Try it => Leaving out all pictures, transcribe the lines below exactly, from the first through the line containing "A. Pembatasan Konten Internet".

[Stored items]
....................

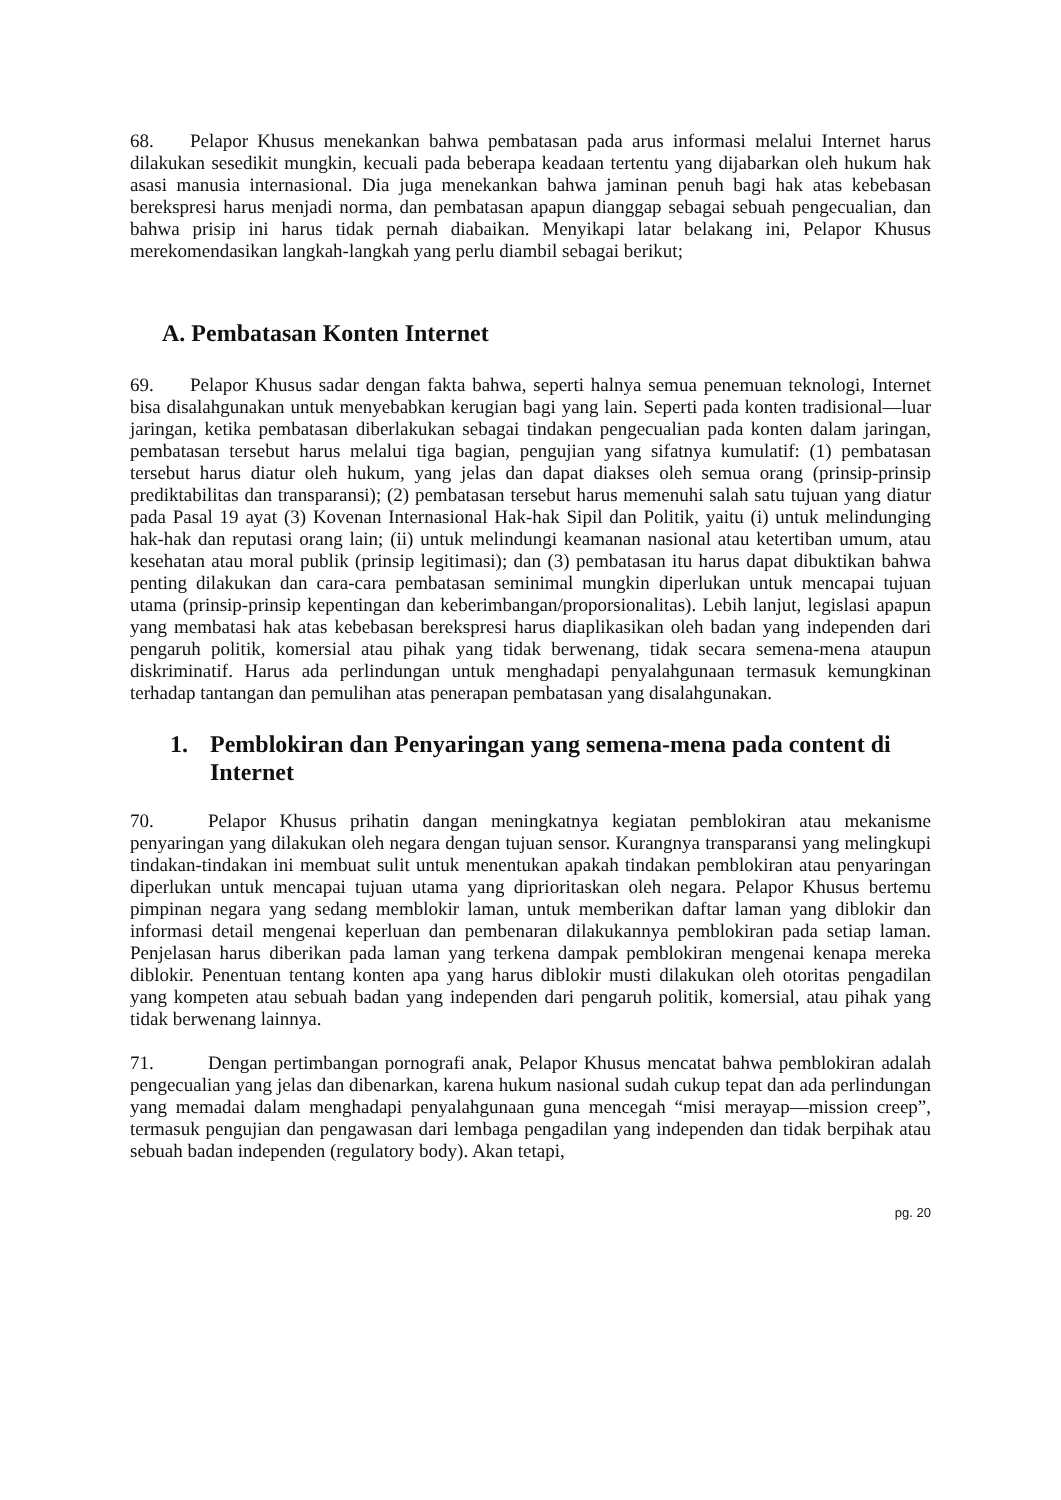68. Pelapor Khusus menekankan bahwa pembatasan pada arus informasi melalui Internet harus dilakukan sesedikit mungkin, kecuali pada beberapa keadaan tertentu yang dijabarkan oleh hukum hak asasi manusia internasional. Dia juga menekankan bahwa jaminan penuh bagi hak atas kebebasan berekspresi harus menjadi norma, dan pembatasan apapun dianggap sebagai sebuah pengecualian, dan bahwa prisip ini harus tidak pernah diabaikan. Menyikapi latar belakang ini, Pelapor Khusus merekomendasikan langkah-langkah yang perlu diambil sebagai berikut;
A. Pembatasan Konten Internet
69. Pelapor Khusus sadar dengan fakta bahwa, seperti halnya semua penemuan teknologi, Internet bisa disalahgunakan untuk menyebabkan kerugian bagi yang lain. Seperti pada konten tradisional—luar jaringan, ketika pembatasan diberlakukan sebagai tindakan pengecualian pada konten dalam jaringan, pembatasan tersebut harus melalui tiga bagian, pengujian yang sifatnya kumulatif: (1) pembatasan tersebut harus diatur oleh hukum, yang jelas dan dapat diakses oleh semua orang (prinsip-prinsip prediktabilitas dan transparansi); (2) pembatasan tersebut harus memenuhi salah satu tujuan yang diatur pada Pasal 19 ayat (3) Kovenan Internasional Hak-hak Sipil dan Politik, yaitu (i) untuk melindunging hak-hak dan reputasi orang lain; (ii) untuk melindungi keamanan nasional atau ketertiban umum, atau kesehatan atau moral publik (prinsip legitimasi); dan (3) pembatasan itu harus dapat dibuktikan bahwa penting dilakukan dan cara-cara pembatasan seminimal mungkin diperlukan untuk mencapai tujuan utama (prinsip-prinsip kepentingan dan keberimbangan/proporsionalitas). Lebih lanjut, legislasi apapun yang membatasi hak atas kebebasan berekspresi harus diaplikasikan oleh badan yang independen dari pengaruh politik, komersial atau pihak yang tidak berwenang, tidak secara semena-mena ataupun diskriminatif. Harus ada perlindungan untuk menghadapi penyalahgunaan termasuk kemungkinan terhadap tantangan dan pemulihan atas penerapan pembatasan yang disalahgunakan.
1. Pemblokiran dan Penyaringan yang semena-mena pada content di Internet
70. Pelapor Khusus prihatin dangan meningkatnya kegiatan pemblokiran atau mekanisme penyaringan yang dilakukan oleh negara dengan tujuan sensor. Kurangnya transparansi yang melingkupi tindakan-tindakan ini membuat sulit untuk menentukan apakah tindakan pemblokiran atau penyaringan diperlukan untuk mencapai tujuan utama yang diprioritaskan oleh negara. Pelapor Khusus bertemu pimpinan negara yang sedang memblokir laman, untuk memberikan daftar laman yang diblokir dan informasi detail mengenai keperluan dan pembenaran dilakukannya pemblokiran pada setiap laman. Penjelasan harus diberikan pada laman yang terkena dampak pemblokiran mengenai kenapa mereka diblokir. Penentuan tentang konten apa yang harus diblokir musti dilakukan oleh otoritas pengadilan yang kompeten atau sebuah badan yang independen dari pengaruh politik, komersial, atau pihak yang tidak berwenang lainnya.
71. Dengan pertimbangan pornografi anak, Pelapor Khusus mencatat bahwa pemblokiran adalah pengecualian yang jelas dan dibenarkan, karena hukum nasional sudah cukup tepat dan ada perlindungan yang memadai dalam menghadapi penyalahgunaan guna mencegah “misi merayap—mission creep”, termasuk pengujian dan pengawasan dari lembaga pengadilan yang independen dan tidak berpihak atau sebuah badan independen (regulatory body). Akan tetapi,
pg. 20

....................

Output for this task =>
68. Pelapor Khusus menekankan bahwa pembatasan pada arus informasi melalui Internet harus dilakukan sesedikit mungkin, kecuali pada beberapa keadaan tertentu yang dijabarkan oleh hukum hak asasi manusia internasional. Dia juga menekankan bahwa jaminan penuh bagi hak atas kebebasan berekspresi harus menjadi norma, dan pembatasan apapun dianggap sebagai sebuah pengecualian, dan bahwa prisip ini harus tidak pernah diabaikan. Menyikapi latar belakang ini, Pelapor Khusus merekomendasikan langkah-langkah yang perlu diambil sebagai berikut;
A. Pembatasan Konten Internet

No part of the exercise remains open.